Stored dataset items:
+---+

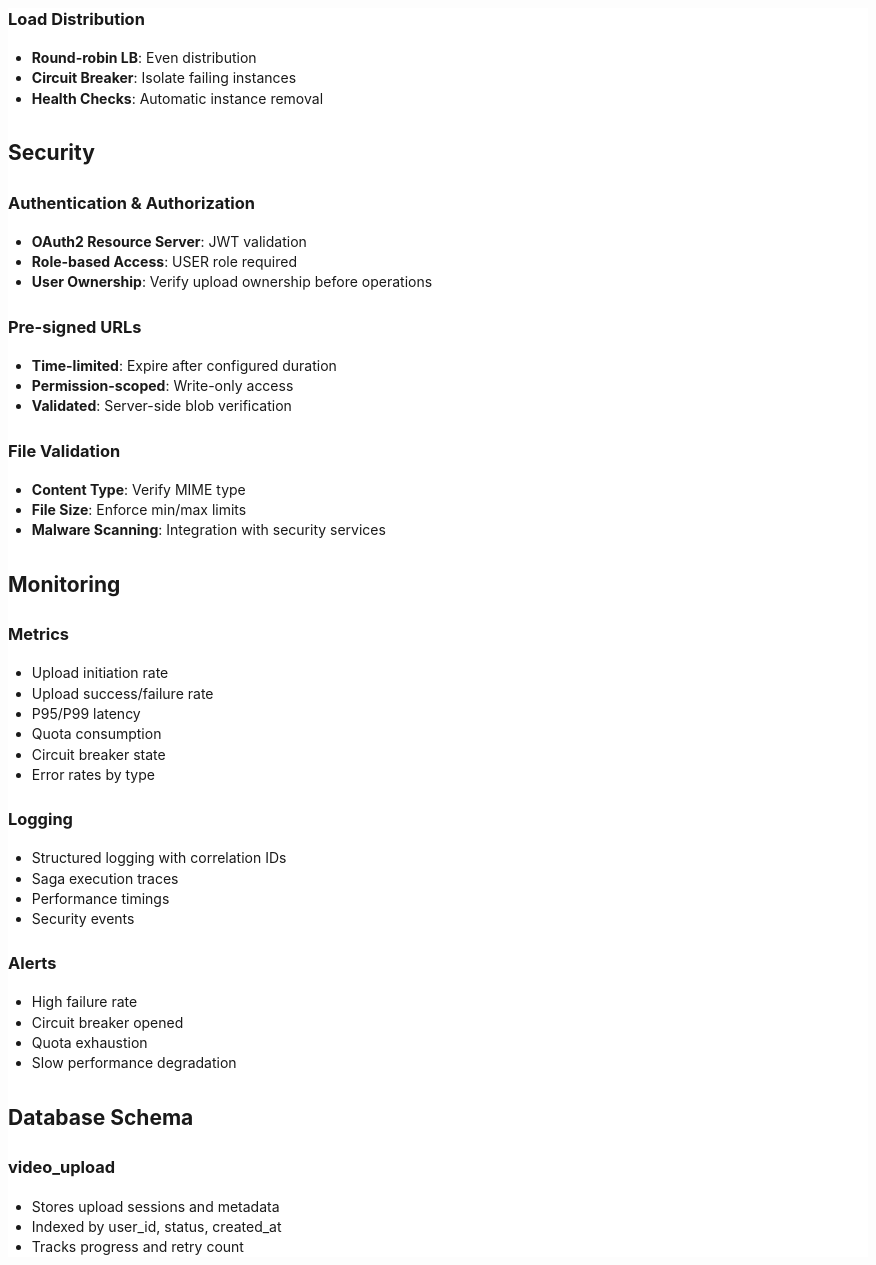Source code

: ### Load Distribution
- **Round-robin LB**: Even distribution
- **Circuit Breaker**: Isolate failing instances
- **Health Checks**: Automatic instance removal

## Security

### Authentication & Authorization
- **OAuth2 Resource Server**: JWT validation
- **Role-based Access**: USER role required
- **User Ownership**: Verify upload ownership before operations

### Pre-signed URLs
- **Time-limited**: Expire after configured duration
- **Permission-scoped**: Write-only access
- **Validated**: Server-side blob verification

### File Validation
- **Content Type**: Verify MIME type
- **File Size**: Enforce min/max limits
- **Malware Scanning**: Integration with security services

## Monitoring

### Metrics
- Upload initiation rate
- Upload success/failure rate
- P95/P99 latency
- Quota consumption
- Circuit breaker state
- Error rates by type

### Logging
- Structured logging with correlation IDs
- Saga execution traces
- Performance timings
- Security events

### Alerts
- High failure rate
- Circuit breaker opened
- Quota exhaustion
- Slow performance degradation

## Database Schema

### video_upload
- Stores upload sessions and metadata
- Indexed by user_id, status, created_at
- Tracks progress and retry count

+---+

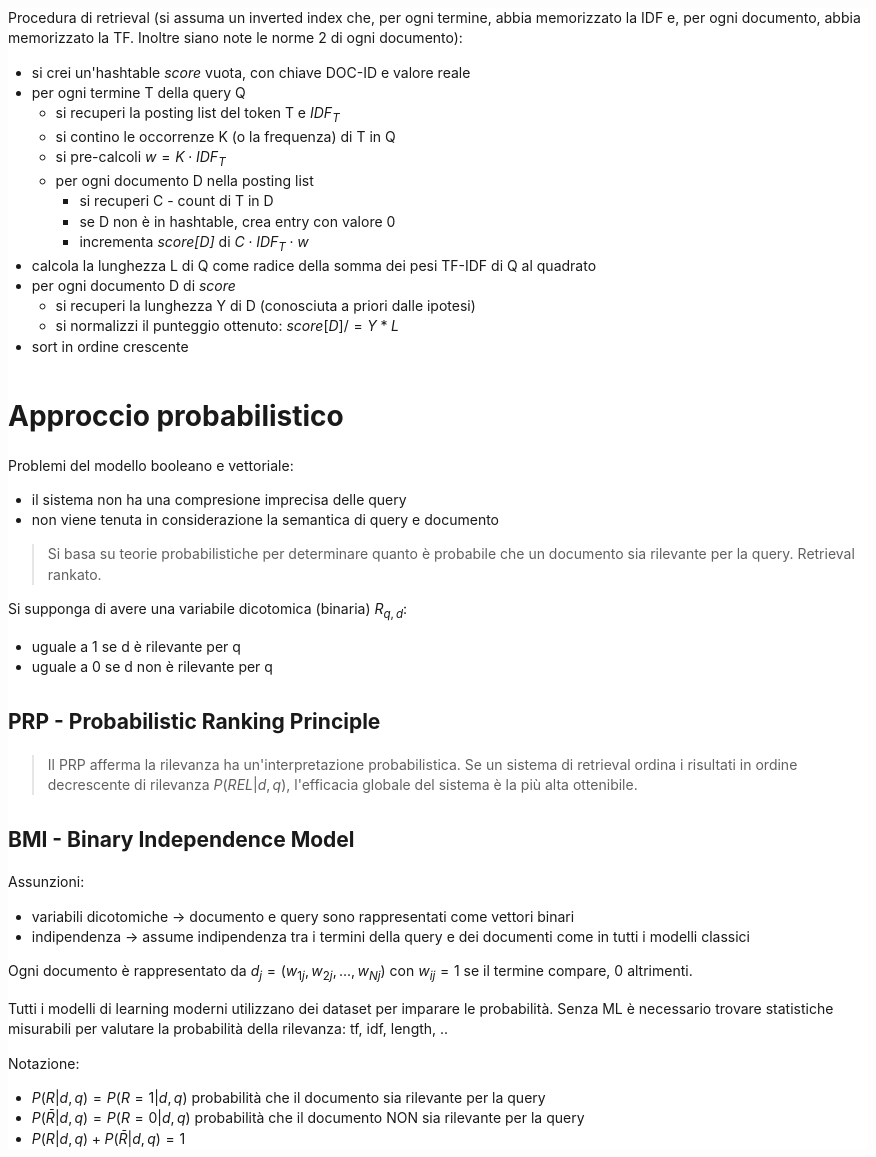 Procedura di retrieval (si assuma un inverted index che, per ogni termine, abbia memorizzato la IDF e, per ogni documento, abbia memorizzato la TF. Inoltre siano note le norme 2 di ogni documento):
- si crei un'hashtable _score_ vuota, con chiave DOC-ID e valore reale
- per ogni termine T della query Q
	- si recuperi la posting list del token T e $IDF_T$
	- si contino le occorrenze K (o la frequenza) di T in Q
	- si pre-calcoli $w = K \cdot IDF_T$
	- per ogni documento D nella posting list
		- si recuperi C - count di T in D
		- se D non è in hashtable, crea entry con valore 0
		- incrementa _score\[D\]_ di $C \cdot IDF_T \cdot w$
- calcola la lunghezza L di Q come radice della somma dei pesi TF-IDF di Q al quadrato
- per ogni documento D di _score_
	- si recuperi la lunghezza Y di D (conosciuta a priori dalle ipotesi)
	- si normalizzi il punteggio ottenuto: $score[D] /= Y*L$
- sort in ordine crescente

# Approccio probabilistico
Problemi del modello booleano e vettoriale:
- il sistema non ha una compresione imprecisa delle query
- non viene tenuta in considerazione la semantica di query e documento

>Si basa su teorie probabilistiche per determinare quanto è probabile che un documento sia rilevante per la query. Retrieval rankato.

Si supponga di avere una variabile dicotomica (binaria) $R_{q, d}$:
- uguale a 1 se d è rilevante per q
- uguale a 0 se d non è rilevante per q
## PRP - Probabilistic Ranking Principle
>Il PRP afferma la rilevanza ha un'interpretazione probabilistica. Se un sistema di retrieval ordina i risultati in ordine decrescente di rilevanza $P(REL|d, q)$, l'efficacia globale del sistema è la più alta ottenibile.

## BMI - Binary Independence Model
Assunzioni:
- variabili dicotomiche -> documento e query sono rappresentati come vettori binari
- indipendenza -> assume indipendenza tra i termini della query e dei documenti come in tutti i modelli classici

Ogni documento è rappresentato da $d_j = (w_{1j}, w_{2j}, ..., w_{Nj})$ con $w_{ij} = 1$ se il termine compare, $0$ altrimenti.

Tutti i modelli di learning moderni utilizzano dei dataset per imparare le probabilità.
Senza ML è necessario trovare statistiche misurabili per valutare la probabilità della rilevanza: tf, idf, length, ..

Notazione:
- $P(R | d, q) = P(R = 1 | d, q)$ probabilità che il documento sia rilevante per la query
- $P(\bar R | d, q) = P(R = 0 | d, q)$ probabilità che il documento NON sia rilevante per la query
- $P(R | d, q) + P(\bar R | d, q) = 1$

+---+

■ TO DO
From the records above, copy out the line with "- Upload success/failure rate", the line with "- Tracks progress and retry count", and every line between them, word for word.

■ OUTPUT
- Upload success/failure rate
- P95/P99 latency
- Quota consumption
- Circuit breaker state
- Error rates by type

### Logging
- Structured logging with correlation IDs
- Saga execution traces
- Performance timings
- Security events

### Alerts
- High failure rate
- Circuit breaker opened
- Quota exhaustion
- Slow performance degradation

## Database Schema

### video_upload
- Stores upload sessions and metadata
- Indexed by user_id, status, created_at
- Tracks progress and retry count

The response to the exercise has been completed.